(Items from a data source)
________________

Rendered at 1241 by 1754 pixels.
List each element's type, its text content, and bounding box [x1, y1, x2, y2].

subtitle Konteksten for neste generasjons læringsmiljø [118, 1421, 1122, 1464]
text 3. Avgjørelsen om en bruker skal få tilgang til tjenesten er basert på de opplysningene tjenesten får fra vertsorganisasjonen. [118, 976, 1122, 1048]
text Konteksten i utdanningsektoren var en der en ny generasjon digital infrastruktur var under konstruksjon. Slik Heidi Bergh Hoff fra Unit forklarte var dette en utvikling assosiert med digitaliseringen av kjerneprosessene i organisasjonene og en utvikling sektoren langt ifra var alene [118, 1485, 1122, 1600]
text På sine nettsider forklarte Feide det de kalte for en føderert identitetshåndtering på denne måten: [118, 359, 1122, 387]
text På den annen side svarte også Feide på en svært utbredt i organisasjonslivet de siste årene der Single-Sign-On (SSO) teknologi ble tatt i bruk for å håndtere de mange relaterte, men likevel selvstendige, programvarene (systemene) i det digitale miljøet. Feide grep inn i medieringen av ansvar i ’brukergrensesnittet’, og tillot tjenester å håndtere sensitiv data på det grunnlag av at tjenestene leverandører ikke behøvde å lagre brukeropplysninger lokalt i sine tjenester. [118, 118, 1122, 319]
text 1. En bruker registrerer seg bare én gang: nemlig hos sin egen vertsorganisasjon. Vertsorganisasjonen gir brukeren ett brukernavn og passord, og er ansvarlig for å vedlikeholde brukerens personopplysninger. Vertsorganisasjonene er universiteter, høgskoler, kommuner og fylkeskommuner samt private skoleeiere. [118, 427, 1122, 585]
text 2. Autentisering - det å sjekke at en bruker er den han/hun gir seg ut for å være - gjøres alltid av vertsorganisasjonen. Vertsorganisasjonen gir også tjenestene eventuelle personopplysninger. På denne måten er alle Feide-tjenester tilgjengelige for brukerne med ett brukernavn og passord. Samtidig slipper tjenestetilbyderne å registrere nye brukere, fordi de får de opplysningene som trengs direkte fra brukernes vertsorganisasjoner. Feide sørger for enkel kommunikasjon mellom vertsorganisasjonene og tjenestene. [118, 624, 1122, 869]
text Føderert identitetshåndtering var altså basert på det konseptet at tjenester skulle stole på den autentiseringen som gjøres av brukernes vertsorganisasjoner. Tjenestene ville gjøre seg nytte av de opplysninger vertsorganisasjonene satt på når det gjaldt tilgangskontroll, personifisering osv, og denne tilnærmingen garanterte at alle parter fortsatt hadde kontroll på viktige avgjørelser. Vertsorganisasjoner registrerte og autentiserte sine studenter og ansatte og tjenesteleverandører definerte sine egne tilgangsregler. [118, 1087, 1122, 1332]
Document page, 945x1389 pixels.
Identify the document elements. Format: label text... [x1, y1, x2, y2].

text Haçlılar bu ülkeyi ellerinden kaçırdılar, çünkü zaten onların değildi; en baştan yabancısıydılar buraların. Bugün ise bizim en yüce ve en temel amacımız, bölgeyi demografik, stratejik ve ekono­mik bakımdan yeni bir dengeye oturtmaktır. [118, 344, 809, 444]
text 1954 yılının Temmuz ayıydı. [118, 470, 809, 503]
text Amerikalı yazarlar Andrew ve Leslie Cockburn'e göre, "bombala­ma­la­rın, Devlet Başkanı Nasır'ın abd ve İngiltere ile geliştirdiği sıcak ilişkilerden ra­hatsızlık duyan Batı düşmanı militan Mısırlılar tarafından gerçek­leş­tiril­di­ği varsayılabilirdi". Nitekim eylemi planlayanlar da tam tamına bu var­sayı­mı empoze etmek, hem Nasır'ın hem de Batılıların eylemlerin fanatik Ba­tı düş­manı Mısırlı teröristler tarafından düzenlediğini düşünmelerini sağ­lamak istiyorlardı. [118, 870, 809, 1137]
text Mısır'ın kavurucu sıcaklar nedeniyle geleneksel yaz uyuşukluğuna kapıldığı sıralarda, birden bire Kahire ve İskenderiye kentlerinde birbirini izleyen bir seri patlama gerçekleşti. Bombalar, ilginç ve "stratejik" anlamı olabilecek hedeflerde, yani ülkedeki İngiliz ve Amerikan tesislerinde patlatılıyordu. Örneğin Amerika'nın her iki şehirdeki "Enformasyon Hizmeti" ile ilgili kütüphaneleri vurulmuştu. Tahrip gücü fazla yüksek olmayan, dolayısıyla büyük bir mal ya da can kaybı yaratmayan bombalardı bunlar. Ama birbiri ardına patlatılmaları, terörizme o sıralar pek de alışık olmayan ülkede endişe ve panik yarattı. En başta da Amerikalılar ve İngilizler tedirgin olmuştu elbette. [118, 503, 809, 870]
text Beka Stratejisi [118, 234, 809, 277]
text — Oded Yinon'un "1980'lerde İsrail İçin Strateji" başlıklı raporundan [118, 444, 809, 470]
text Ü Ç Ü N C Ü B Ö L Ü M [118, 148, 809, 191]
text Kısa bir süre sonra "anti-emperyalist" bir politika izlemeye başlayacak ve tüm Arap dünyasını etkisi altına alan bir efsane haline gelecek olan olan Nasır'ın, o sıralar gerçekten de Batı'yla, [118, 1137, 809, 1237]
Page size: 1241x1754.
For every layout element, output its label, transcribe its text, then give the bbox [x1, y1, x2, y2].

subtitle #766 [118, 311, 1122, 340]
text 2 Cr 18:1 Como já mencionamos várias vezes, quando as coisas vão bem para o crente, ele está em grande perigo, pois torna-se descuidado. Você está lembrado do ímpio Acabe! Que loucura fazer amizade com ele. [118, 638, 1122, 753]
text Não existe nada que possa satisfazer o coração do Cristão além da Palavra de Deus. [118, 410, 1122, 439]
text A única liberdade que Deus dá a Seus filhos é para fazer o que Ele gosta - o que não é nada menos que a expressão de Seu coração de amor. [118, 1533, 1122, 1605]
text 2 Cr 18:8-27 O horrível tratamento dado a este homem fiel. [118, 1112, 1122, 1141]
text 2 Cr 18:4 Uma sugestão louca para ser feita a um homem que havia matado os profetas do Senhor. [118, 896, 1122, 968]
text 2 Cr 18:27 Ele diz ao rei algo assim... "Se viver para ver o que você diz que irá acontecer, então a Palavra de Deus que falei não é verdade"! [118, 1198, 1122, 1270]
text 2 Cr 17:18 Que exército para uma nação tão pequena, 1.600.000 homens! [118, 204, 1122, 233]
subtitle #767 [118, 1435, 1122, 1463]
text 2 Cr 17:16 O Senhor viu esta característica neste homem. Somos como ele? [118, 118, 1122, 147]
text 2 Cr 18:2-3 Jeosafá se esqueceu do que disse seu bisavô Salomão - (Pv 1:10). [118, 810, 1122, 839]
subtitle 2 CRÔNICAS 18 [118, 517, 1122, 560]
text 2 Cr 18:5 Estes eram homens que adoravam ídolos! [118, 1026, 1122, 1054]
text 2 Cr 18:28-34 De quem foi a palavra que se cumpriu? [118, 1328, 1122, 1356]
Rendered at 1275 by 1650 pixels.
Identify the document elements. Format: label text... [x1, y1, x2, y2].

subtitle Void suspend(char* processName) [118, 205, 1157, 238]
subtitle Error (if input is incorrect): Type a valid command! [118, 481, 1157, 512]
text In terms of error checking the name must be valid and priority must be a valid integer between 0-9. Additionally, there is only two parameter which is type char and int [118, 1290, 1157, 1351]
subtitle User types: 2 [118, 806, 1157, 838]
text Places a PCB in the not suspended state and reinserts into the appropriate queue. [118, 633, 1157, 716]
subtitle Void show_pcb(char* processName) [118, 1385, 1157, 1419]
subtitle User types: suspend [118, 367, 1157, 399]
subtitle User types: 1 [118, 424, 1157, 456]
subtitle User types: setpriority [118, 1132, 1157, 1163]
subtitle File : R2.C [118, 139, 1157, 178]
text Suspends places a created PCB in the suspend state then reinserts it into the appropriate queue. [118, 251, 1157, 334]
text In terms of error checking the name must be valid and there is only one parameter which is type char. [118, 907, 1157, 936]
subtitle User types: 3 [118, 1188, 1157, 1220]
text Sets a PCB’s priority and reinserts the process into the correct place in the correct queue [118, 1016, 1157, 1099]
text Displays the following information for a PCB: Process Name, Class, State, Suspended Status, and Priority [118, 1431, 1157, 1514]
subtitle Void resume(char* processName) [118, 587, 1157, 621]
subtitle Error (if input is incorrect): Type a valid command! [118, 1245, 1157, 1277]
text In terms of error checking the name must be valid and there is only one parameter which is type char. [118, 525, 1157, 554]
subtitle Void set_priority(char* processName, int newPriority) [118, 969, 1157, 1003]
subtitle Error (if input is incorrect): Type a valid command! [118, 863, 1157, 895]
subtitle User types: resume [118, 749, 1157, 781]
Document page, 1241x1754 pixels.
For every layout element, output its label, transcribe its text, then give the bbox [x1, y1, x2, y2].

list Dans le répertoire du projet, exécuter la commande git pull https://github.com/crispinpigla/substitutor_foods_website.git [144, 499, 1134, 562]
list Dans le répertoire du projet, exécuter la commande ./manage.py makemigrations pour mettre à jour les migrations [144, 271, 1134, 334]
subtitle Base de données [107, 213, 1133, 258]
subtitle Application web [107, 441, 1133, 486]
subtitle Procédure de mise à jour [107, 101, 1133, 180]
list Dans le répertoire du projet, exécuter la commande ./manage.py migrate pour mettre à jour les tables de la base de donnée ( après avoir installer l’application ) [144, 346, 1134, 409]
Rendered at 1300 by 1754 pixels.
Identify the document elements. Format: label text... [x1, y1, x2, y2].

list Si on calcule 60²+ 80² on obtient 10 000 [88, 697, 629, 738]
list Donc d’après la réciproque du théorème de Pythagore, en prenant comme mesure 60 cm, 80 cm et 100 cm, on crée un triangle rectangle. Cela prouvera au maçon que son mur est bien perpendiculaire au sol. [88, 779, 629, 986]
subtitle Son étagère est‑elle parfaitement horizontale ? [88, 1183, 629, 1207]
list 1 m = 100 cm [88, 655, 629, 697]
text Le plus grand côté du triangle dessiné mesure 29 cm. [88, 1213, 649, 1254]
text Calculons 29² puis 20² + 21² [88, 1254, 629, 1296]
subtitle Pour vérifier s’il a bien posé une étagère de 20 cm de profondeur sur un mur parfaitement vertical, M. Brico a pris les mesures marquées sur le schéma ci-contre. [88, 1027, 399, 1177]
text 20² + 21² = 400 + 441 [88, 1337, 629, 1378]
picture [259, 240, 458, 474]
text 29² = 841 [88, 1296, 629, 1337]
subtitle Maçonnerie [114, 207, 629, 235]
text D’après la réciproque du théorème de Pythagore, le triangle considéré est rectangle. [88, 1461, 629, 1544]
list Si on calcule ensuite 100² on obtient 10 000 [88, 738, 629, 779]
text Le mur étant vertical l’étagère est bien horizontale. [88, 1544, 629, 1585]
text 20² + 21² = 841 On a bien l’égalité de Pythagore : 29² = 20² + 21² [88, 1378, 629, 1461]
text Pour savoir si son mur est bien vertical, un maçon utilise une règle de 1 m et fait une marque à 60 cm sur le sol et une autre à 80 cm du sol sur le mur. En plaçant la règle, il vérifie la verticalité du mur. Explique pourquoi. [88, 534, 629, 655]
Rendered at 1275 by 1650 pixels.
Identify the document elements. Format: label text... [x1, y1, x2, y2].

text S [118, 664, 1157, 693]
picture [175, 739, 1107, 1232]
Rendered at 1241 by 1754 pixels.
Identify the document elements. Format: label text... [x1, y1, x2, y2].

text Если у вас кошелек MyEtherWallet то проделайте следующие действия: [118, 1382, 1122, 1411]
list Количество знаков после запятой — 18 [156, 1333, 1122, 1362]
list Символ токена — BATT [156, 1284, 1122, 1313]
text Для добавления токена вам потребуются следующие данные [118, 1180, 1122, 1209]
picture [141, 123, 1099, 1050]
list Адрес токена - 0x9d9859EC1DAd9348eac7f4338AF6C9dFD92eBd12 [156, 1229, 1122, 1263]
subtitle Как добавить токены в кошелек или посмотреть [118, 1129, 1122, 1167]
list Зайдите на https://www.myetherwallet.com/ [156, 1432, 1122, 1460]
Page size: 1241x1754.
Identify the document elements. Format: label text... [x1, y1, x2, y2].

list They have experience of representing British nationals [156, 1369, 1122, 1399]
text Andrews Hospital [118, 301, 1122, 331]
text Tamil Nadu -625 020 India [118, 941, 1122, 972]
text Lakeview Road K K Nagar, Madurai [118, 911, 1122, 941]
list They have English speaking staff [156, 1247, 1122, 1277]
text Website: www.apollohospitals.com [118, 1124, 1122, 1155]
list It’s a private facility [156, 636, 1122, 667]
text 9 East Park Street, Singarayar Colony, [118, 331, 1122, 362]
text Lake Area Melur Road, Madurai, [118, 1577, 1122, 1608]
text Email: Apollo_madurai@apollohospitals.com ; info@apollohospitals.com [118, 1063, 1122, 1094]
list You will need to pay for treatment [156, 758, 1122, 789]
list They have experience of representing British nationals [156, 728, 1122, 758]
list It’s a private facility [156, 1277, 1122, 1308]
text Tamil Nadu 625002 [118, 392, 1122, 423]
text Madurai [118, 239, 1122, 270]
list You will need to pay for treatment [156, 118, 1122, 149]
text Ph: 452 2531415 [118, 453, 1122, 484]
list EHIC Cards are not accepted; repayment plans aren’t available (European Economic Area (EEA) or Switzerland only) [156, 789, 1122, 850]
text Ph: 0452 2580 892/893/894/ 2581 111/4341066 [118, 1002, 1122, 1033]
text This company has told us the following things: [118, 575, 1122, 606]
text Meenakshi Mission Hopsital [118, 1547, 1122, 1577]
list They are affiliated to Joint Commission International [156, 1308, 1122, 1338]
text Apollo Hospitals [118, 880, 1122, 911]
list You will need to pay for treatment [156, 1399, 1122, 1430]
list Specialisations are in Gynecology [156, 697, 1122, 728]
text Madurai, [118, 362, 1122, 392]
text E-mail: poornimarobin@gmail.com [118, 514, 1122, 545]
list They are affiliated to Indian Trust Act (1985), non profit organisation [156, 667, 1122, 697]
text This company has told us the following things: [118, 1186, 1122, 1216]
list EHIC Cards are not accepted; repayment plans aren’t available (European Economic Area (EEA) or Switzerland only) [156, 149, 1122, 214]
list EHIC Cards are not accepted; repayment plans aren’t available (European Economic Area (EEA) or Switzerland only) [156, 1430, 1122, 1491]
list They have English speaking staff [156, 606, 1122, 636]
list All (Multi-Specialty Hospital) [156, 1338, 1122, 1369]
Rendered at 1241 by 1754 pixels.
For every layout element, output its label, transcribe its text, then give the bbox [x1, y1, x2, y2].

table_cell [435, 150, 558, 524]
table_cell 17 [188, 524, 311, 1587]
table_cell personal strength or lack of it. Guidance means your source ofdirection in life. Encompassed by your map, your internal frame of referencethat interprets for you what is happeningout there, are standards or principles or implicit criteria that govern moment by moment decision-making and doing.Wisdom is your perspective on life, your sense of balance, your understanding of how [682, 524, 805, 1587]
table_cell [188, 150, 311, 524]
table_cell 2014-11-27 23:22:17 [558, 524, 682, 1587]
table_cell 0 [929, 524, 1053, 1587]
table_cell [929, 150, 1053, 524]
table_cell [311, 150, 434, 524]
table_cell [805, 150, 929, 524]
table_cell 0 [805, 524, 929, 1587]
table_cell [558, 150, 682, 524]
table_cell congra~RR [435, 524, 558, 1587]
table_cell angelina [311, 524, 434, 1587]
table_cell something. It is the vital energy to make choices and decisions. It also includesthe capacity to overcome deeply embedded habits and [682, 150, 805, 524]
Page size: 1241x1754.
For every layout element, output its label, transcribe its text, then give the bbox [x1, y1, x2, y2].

________________

** EXERCISE OBJECTIVE **
Write out the lines of the data above exactly as they appear, starting with the line that contains "list Dans le répertoire du projet, exécuter la commande git" and continuing up to and including the line that contains "subtitle Application web".

** RESPONSE TO THIS EXERCISE **
list Dans le répertoire du projet, exécuter la commande git pull https://github.com/crispinpigla/substitutor_foods_website.git [144, 499, 1134, 562]
list Dans le répertoire du projet, exécuter la commande ./manage.py makemigrations pour mettre à jour les migrations [144, 271, 1134, 334]
subtitle Base de données [107, 213, 1133, 258]
subtitle Application web [107, 441, 1133, 486]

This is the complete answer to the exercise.